Parts of Brittany also hold onto a Celtic language: Breton. The history of that tongue is unique. Although Brittany was considered part of ancient Gaul around 2,000 years ago, the Roman conquest and subsequent Romanization of the area did it damage--how much is up for debate. Many folks fled to southern England when the Romans moved in, and took their language with them.
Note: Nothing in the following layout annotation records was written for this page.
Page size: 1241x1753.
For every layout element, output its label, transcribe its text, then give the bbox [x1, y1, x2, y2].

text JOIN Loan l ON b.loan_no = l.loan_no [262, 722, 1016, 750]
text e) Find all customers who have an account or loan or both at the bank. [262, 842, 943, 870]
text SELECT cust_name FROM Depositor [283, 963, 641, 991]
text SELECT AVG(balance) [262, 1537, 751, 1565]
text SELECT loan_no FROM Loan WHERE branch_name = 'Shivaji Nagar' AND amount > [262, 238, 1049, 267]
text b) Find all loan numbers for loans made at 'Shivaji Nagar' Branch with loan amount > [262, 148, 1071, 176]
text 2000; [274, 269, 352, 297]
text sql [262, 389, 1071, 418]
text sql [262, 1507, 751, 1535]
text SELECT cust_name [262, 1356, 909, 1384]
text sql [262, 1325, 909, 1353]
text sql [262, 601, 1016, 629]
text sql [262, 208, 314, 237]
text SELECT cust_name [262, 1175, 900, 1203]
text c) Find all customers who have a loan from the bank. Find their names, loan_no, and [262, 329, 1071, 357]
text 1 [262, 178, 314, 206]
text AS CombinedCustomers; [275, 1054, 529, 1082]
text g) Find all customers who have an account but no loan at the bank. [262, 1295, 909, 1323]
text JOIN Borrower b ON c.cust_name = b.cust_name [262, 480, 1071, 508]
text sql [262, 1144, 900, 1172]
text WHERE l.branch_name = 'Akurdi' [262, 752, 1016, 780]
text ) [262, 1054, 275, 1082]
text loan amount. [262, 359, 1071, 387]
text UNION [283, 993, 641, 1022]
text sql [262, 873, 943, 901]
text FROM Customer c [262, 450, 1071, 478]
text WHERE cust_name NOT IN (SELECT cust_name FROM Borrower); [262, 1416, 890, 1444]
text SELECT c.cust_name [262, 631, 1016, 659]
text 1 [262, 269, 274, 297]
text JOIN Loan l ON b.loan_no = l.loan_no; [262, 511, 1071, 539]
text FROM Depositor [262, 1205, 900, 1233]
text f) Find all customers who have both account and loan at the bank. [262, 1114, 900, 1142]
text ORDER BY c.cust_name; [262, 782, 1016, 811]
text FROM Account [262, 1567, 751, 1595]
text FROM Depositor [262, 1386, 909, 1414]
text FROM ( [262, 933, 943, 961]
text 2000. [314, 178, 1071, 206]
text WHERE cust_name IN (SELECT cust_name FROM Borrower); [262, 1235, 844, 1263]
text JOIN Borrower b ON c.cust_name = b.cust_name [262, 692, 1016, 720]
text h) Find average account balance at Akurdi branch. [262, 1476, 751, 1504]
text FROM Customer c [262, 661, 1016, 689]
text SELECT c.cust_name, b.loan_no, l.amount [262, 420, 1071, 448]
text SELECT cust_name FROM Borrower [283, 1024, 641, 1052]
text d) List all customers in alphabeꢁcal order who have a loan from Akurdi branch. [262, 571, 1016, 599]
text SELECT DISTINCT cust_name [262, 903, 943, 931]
Five hundred years later, migration moved in the other direction. Invading Anglo Saxons drove a lot of folks from Cornwall back to Brittany, with their version of Celtic-speak. The Breton language to day is derived from that--from Cornish--and not from ancient Gaulish.

3 comments:

Anonymous said...

very good!

Anonymous said...

Hi,

As a Gaelic speaker Ijust wanted to say hi. Re.: the language of the various tribes of ancient Iberia, there was no uniformity. Material evidence and writings of ancient Greeks, Phoenicians, and Romans indicated there were Celtic speakers, Punic speakers from Tyre and Carthage, and a tribe called the Iberii who became assimilated into a confederation of Celts while retaining distincitve aspects of their culture such as Punic script, and amazing art styles seen in the objects found by archaeologists. The language has been deciphered, it is a Q-Celtic variant, with neologisms presumably Iberian in nature. No purely Iberian writings are known now. If they are discovered, that will be interesting. There was another tribe whom the ancient Celts in Iberia fought in a centuries long war, known under two names: the Dani, or the Barchu.the ancestors of todays's Basques, who also became much mingled with Celtic bloodlines after some type of defeat was suffered by them and an armistice declared.
Genetic evidence supports the Q-Celtic language hypothesis for the northern areas from present day Galicia west to Cantabria, south to Braganca Portugal. Also areas like Rioja, Numantia, Segovia, etc. also were pretty much exclusively Q-Celtic. The process of migration, and in some cases, conquest, seems to have begun between 1000 BCE and 800 BCE, and peaked in the time when Rome was savaging ancient Celtic areas in Hungary, southern Germany, Switzerland, Austria--and Gaul. Gaul, as far as we know, was a P-Celtic area by that time. The dialect seems to have evolved there. Genetic markers on the Y chromosomes of the areas of Spain I mentioned are a 99.999% match to those of traditional Irish Gaels such as myself, and Manxmen, with confidence at the 100,000,000 limit. Maternal mitchondial DNA also is being analyzed. These genetic studies also have turned up strong matches in Scotland, Brittany, Cornwall, Switzerland, Bavaria, Bohemia, and some areas of central and Alpine France. The old western Spanish dialects spoken in Galicia, in Asturias, and Cantabria, are extremely similar to each other. Word lists from Galicia include several hundred terms of Celtic origin, many of these are cognate with everyday words for things and actions used in most dialects of Spanish. Cervesa, for example. Minho is the name of a popular Celtic dance in Galicia and the extreme north of Portugal. It is a dance with mincing waltz steps. In Gaelic, the word for 'tiny' for a thing or action is "mion." It is cognate with Latin 'mini-" or French 'miniature.' The words for bridge, door, door threshold, balcony, many names for fishes,river, trees, all are pretty much the same. Somehow, the Celtic word for deer became associated with the Iberian Black Pig, cervo vs cerdo. Also, the word for a cavalry horse, lance, carriage....the language spoken in the Goidelic areas of ancient Iberia according to linguists is likely identical to that written in the Tale of MacDatho's Pig, especially the interludes. It is about as close to primary Celtic as we can come, and the language pronunciation and argot is very difficult for most modern day Celtic speakers to understand by listening. Reading it may be a different story.

Slan leat

Le Sean O'hAodha

Vix said...

Le Sean, Thank you so much for your explanations and bringing us up to date on what the dna is revealing. That is all fascinating to me!